O resultado surpreendeu os gêmeos cearenses, que, além de estarem em menor número comparado aos outros times, ainda se recuperavam de lesões diagnosticadas no mês anterior, que os fizeram temer não conseguir participar do campeonato.
À reportagem, o chefe do Departamento de Educação Física e Esporte da instituição do IFCE, Emmanuel Carneiro, explica que a modalidade do campeonato usa dimensões de quadra, bola e regras do futsal, mas, em vez da quadra, é praticada sobre a vegetação e com chuteira de trava, itens tradicionais do futebol. O profissional foi um dos que acompanhou o time cearense no torneio.

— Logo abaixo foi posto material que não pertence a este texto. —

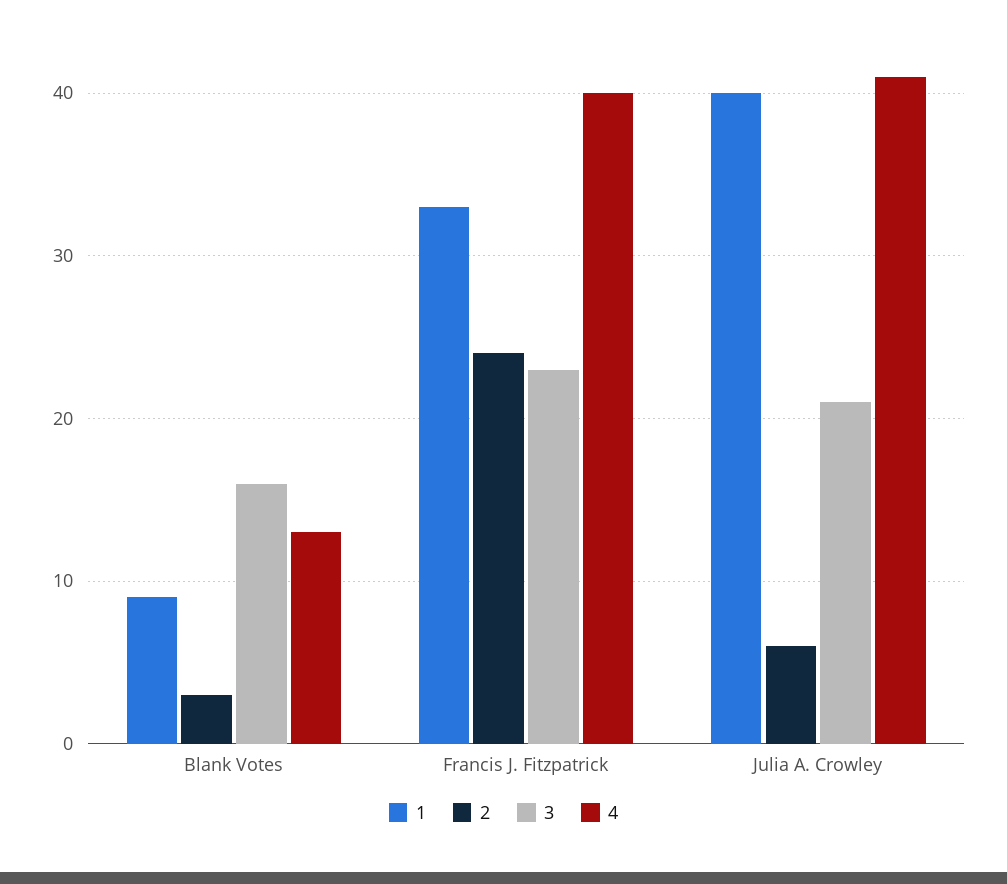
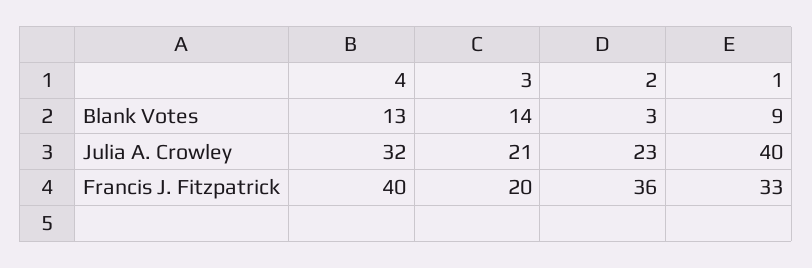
3, Blank Votes: 16 -> 14
2, Francis J. Fitzpatrick: 24 -> 36
3, Francis J. Fitzpatrick: 23 -> 20
2, Julia A. Crowley: 6 -> 23
4, Julia A. Crowley: 41 -> 32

"Era aquele espírito cearense, espírito brasileiro: ‘a gente vai ter que ganhar essa aqui, dá pra ganhar e a gente vai lutar pra ser campeão", conta Matheus. Antes de viajar, ele tratava de uma pubalgia, condição comum entre atletas que causa dores na virilha e no abdômen, enquanto o irmão se recuperava de um trauma no joelho — o mesmo que havia operado um ano antes.
Troca cultural
Para além das quadras, Filipe e Matheus aproveitaram a experiência para fazer amizades com os atletas de outras nações, com quem trocaram uniforme e informações de contato, superando a barreira da língua.
Para mim, a interação com os outros países foi a melhor coisa da viagem. A gente se tornou muito amigo dos italianos. Eles tentando falar brasileiro [português], nós tentando falar italiano. Com os japoneses, da mesma forma. A gente tentava se comunicar ali, meio que na mímica, usava um pouquinho de tradutor.”
Nos momentos livres, os cearenses ainda puderam passear pela província de Fujian, onde conheceram pontos turísticos, comeram a comida local e visitaram um zoológico de pandas.
Segundo os gêmeos, as conquistas foram viabilizadas pela política de incentivo esportivo do IFCE, que já proporcionou a eles diversas experiências. “A gente fica muito lisonjeado por isso, por ter essas oportunidades de jogar, de ir para outros cantos, conhecer outras pessoas. Entrei no IFCE por conta disso, por conta dessa integração esportiva”, destaca Filipe.
De volta para casa, em Ubajara, os dois afirmam que a viagem "abriu suas mentes". Embora focados nos estudos de Agronomia, os campeões não escondem o sonho de, quem sabe, seguir carreira no esporte, caso surja uma oportunidade.
"A gente volta com a mente expandida. Olhar para trás e ver que fui para a China representar o Brasil fazendo o que mais gosto, que é jogar, e fui campeão em cima da Argentina, é uma coisa incrível", conclui o estudante.